What is the fundamental group of $\mathbb S^2$ attached with a diameter? And what is the fundamental group of a hemisphere attached with a diameter?
I guess for the latter one, we can deformation retract it to a circle by compressing around the diameter. So the fundamental group should be $\mathbb Z$. And for the first one we can combine this result with Van Kampen's theorem, and the answer should also be $\mathbb Z$.
Am I right? And how can I prove the case for hemisphere more rigorously?
You nailed space (b). So I'll talk about space (a), which we will denote by $A$.

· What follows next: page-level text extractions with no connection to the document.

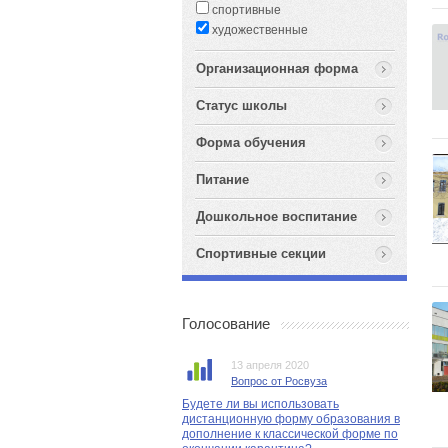
спортивные
художественные
Организационная форма
Статус школы
Форма обучения
Питание
Дошкольное воспитание
Спортивные секции
Голосование
13 апреля 2020
Вопрос от Росвуза
Будете ли вы использовать
дистанционную форму образования в
дополнение к классической форме по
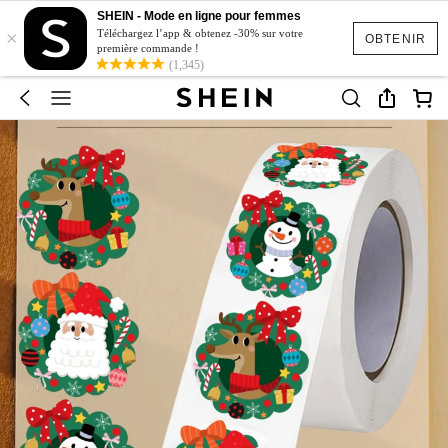
SHEIN - Mode en ligne pour femmes
×
Téléchargez l’app & obtenez -30% sur votre
OBTENIR
première commande !
(1,345)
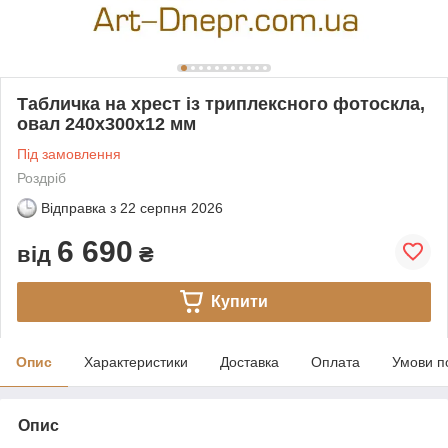
Табличка на хрест із триплексного фотоскла,
овал 240х300х12 мм
Під замовлення
Роздріб
Відправка з
22 серпня 2026
6 690
від
₴
Купити
Опис
Характеристики
Доставка
Оплата
Умови п
Опис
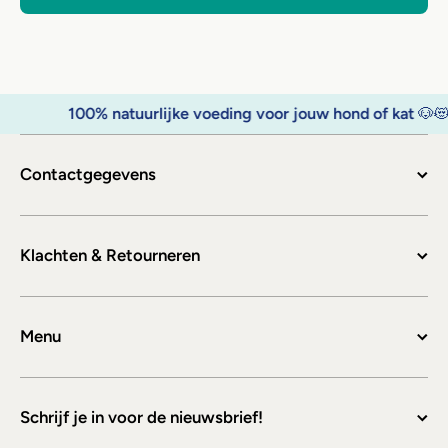
100% natuurlijke voeding voor jouw hond of kat
🐶😻
Contactgegevens
Klachten & Retourneren
Menu
Schrijf je in voor de nieuwsbrief!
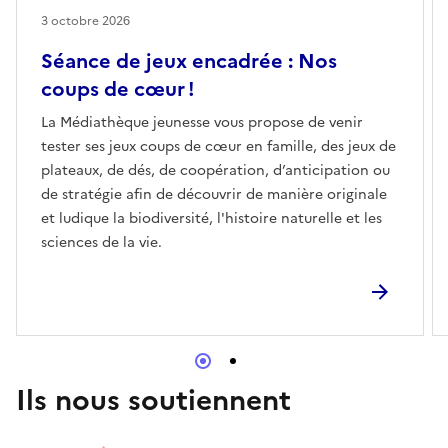
3 octobre 2026
Séance de jeux encadrée : Nos
coups de cœur !
La Médiathèque jeunesse vous propose de venir
tester ses jeux coups de cœur en famille, des jeux de
plateaux, de dés, de coopération, d’anticipation ou
de stratégie afin de découvrir de manière originale
et ludique la biodiversité, l'histoire naturelle et les
sciences de la vie.
Ils nous soutiennent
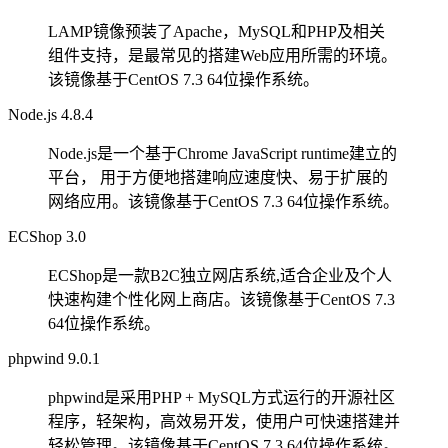
LAMP镜像预装了Apache，MySQL和PHP及相关
组件支持，是最常见的搭建Web应用所需的环境。
该镜像基于CentOS 7.3 64位操作系统。
Node.js 4.8.4
Node.js是一个基于Chrome JavaScript runtime建立的
平台， 用于方便地搭建响应速度快、易于扩展的
网络应用。该镜像基于CentOS 7.3 64位操作系统。
ECShop 3.0
ECShop是一款B2C独立网店系统,适合企业及个人
快速构建个性化网上商店。该镜像基于CentOS 7.3
64位操作系统。
phpwind 9.0.1
phpwind是采用PHP + MySQL方式运行的开源社区
程序，轻架构，高效易开发，使用户可快速搭建并
轻松管理。该镜像基于CentOS 7.3 64位操作系统。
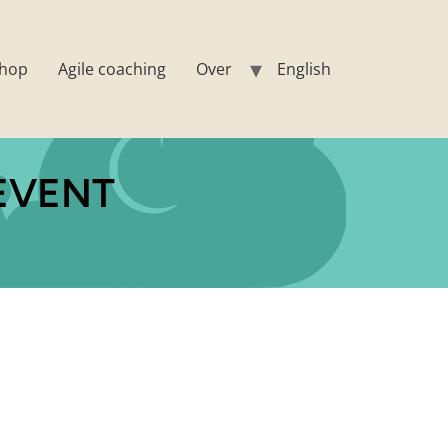
hop
Agile coaching
Over
English
EVENT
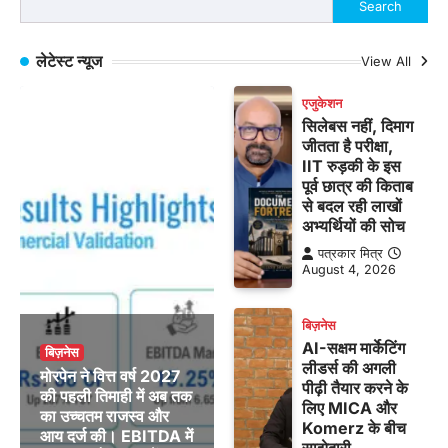
Search
लेटेस्ट न्यूज
View All
एजुकेशन
सिलेबस नहीं, दिमाग
जीतता है परीक्षा,
IIT रुड़की के इस
पूर्व छात्र की किताब
से बदल रही लाखों
अभ्यर्थियों की सोच
पत्रकार मित्र
August 4, 2026
बिज़नेस
AI-सक्षम मार्केटिंग
बिज़नेस
लीडर्स की अगली
मोरपेन ने वित्त वर्ष 2027
पीढ़ी तैयार करने के
की पहली तिमाही में अब तक
लिए MICA और
का उच्चतम राजस्व और
Komerz के बीच
आय दर्ज की। EBITDA में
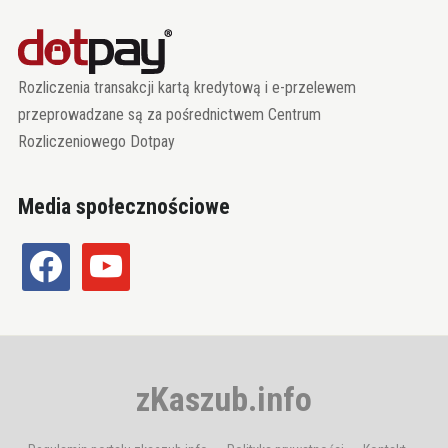
Rozliczenia transakcji kartą kredytową i e-przelewem
przeprowadzane są za pośrednictwem Centrum
Rozliczeniowego Dotpay
Media społecznościowe
facebook
youtube
zKaszub.info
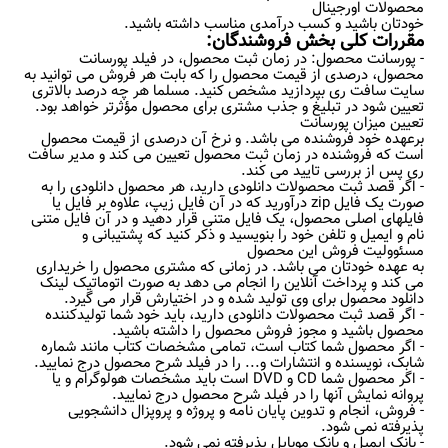
محصولات اورجینال
خودتان باشید و کسب درآمدی مناسب داشته باشید.
مقررات کلی بخش فروشندگان:
- پورسانت محصول: در زمان ثبت محصول، در فیلد پورسانت
محصول، درصدی از قیمت محصول را که بابت هر فروش می توانید به
سایت سافت ری بپردازید مشخص کنید. مسلما هر چه درصد بالاتری
تعیین شود در تبلیغ و جذب مشتری برای محصول مؤثرتر خواهد بود.
تعیین میزان پورسانت
برعهده خود فروشنده می باشد. و نرخ آن درصدی از قیمت محصول
است که فروشنده در زمان ثبت محصول تعیین می کند و مدیر سافت
ری پس از بررسی تایید می کند.
- اگر قصد ثبت محصولات دانلودی دارید، هر محصول دانلودی را به
صورت یک فایل zip درآورید که در آن فایل زیپ، علاوه بر فایل یا
فایلهای اصلی محصول، یک فایل متنی قرار دهید و در آن فایل متنی
نام و ایمیل و تلفن خود را بنویسید و ذکر کنید که پشتیبانی و
مسئوولیت فروش این محصول
به عهده خودتان می باشد. در زمانی که مشتری محصول را خریداری
می کند و پرداخت آنلاین را انجام می دهد به صورت اتوماتیک لینک
دانلود محصول برای وی تولید شده و در اختیارش قرار می گیرد.
- اگر قصد ثبت محصولات دانلودی دارید، باید خود شما تولیدکننده
محصول باشید و مجوز فروش محصول را داشته باشید.
- اگر محصول شما کتاب است، تمامی مشخصات کتاب مانند شماره
شابک، نویسنده و انتشارات و... را در فیلد شرح محصول درج نمایید.
- اگر محصول شما CD و DVD است باید مشخصات هولوگرام و یا
پروانه نمایش آنها را در فیلد شرح محصول درج نمایید.
- فروش، انجام و تدوین پایان نامه و پروژه و پروپزال دانشجویی
پذیرفته نمی شود.
- بانک ایمیل و بانک موبایل پذیرفته نمی شود.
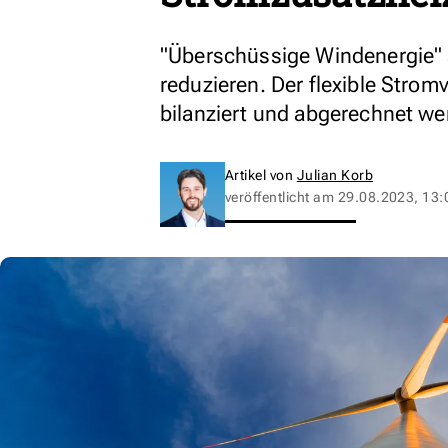
"Überschüssige Windenergie" s
reduzieren. Der flexible Strom
bilanziert und abgerechnet we
Artikel von
Julian Korb
veröffentlicht am
29.08.2023, 13:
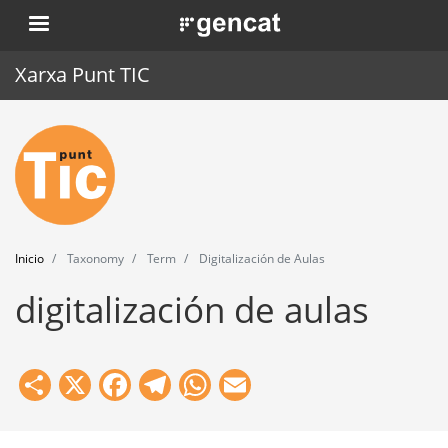
Pasar
. Obre en una nova finestra.
al
contenido
Xarxa Punt TIC
principal
Inicio
Punt TIC
Actualidad
Inicio
Taxonomy
Term
Digitalización de Aulas
Agenda
digitalización de aulas
Formación
Herramientas
Share
X
Facebook
Telegram
WhatsApp
Email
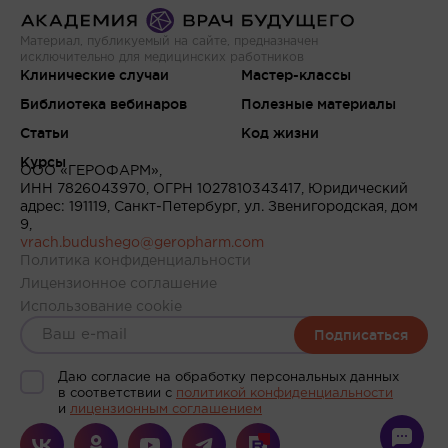
Материал, публикуемый на сайте, предназначен
исключительно для медицинских работников
Клинические случаи
Мастер-классы
Библиотека вебинаров
Полезные материалы
Статьи
Код жизни
Курсы
ООО «ГЕРОФАРМ»,
ИНН 7826043970, ОГРН 1027810343417, Юридический
адрес: 191119, Санкт-Петербург, ул. Звенигородская, дом
9,
vrach.budushego@geropharm.com
Политика конфиденциальности
Лицензионное соглашение
Использование cookie
Подписаться
Даю согласие на обработку персональных данных
в соответствии c
политикой конфиденциальности
и
лицензионным соглашением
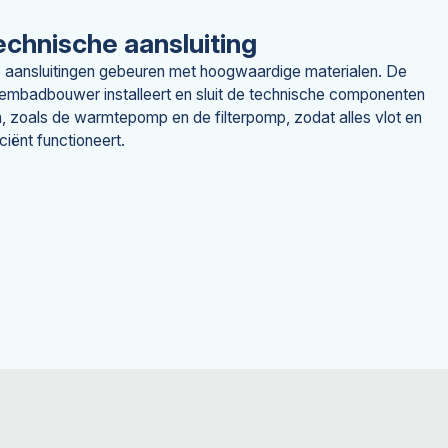
echnische aansluiting
e aansluitingen gebeuren met hoogwaardige materialen. De
mbadbouwer installeert en sluit de technische componenten
, zoals de warmtepomp en de filterpomp, zodat alles vlot en
iciënt functioneert.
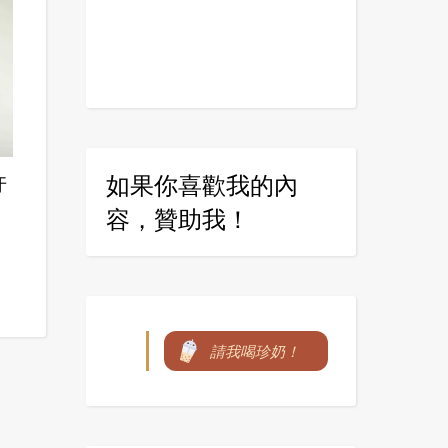
如果你喜歡我的內
牙
容，贊助我！
請我喝珍奶！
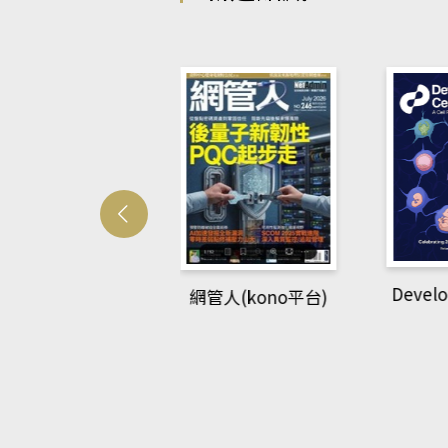
Developmetal cell
網管人(kono平台)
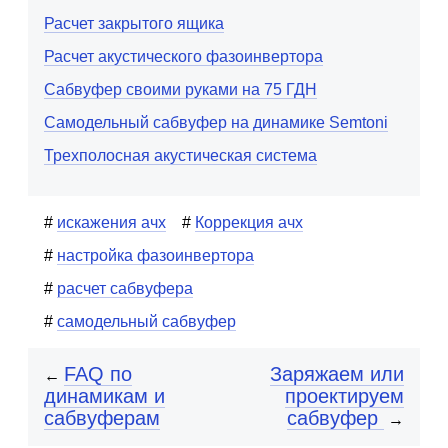
Расчет закрытого ящика
Расчет акустического фазоинвертора
Сабвуфер своими руками на 75 ГДН
Самодельный сабвуфер на динамике Semtoni
Трехполосная акустическая система
искажения ачх
Коррекция ачх
настройка фазоинвертора
расчет сабвуфера
самодельный сабвуфер
FAQ по
Заряжаем или
←
динамикам и
проектируем
сабвуферам
сабвуфер
→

Space (a) is connected, arcwise connected and semi-locally simply connected. Hence, it has a universal cover. It is natural to try to find out that universal cover. With some thinking, we get that the universal cover is the "Happy Beads" (for the lack of a good non-pornographic word) depicted below:
where the projection map is quite obvious. Now what follows is simply a mere adaptation of the proof that $\pi_1(S^1)=\mathbb{Z}$, which we outline below:
Fix a point $y$ in the universal cover and consider the map $HB: \pi_1(A, x_0) \rightarrow \mathbb{Z}$, where $x_0$ is the upper point of the sphere (which has a segment going down), which takes a class $[f]$ and sends it to $n$, where $n$ is the number of spheres (counted with "direction") between the initial point of the lift of $f$ (which is $y$) and the endpoint. This is well-defined due to the properties of lifts. $HB$ is obviously surjective. Now, if the $n$ associated with a given class is $0$, then the lifted path is a loop in the universal cover. Hence, homotopically trivial. Therefore, we have that $[f]=p_{\#}[Lift ~f]=p_{\#}0=0$. We then have that $HB$ is an isomorphism.